When Smith testified behind closed doors in December, he stated that he "chose not to review" his own report prior to the deposition, fearing that could have been construed as "violating [Cannon's] order by looking at it[.]"
"It may well have been there, but I chose not to review it, because I didn't want any implication whatsoever that I was somehow violating the order by looking at it, not being a member of the Department now," Smith said, according to the transcript.
During the question and answer session, Smith also said "Cannon's order is the reason" why Volume II and details about what it says cannot now go public.
And the result will be that Smith remains muzzled on Thursday, as the status quo has not changed.
Ultimately, even if the injunction were to be lifted, whether or how much of Volume II would go public is up to Bondi, but Trump's private legal team is now endorsing a judicial block that would indefinitely hand DOJ a reason to keep Volume II secret.
Calling American Oversight and the Knight Institute "so-called" and "purported" nonpartisan, nonprofit organizations, linking the former group's executive director to Rep. Jamie Raskin, D-Md., Wharton argued that Smith's "preparation and submission of Volume II" to the DOJ was itself beyond his authority and "void" as the fruit of an unlawfully funded and appointed "Special Counsel."
Wharton seemed to encourage Cannon to agree that Smith was on a mission to "unconstitutionally silence President Trump" through a gag order Cannon never issued, while he was on the 2024 campaign trail.

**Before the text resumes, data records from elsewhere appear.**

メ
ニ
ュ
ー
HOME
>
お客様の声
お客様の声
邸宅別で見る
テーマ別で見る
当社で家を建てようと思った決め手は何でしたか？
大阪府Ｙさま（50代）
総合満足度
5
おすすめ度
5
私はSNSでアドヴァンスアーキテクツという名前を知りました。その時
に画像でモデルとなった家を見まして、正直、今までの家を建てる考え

"Because President Trump is a former defendant in this since-dismissed criminal action, he unquestionably has direct, substantial, and compelling interests in obtaining a protective order to prevent the dissemination of Smith's ultra vires work product," the motion said, adding that allowing the public to read Volume II and decide for itself what it means would "improperly endorse and give legal effect to Smith's unlawful investigation and prosecution in the Southern District of Florida and would irreparably harm President Trump and his former co-defendants."
"The appropriate remedy is the invalidation of all of Smith's ultra vires acts, including his subsequent preparation and submission of Volume II," the motion stated, saying such a remedy would "protect the integrity of the constitutional role of the judiciary."
Wharton cast Smith's final report as an "inherently biased and one-sided document," in that it likely details Trump's alleged illegal retention of national defense information — such as a document "concerning nuclear weaponry of the United States — for storage in a bathroom, shower, and elsewhere at Mar-a-Lago, as well as his and his co-defendants' alleged efforts to obstruct the government's recovery of those files.
Volume II, prepared by Smith with "significant sums of taxpayer dollars" even after Cannon found he was unlawfully funded and tossed the case, is a product of his "apparent disdain and disrespect for this Court's rulings" and "should not be tolerated," the motion said, encouraging another smackdown.
In closing, Trump asked Cannon to rule — before her injunction automatically expires on Feb. 24 — and "permanently" block the DOJ, its current and former DOJ "officers, agents, officials, and employees," like Bondi and Smith, from releasing Volume II "outside of the Department of Justice" or "otherwise releasing, distributing, conveying, or sharing with anyone outside the Department of Justice any information or conclusions contained in Volume II or its drafts."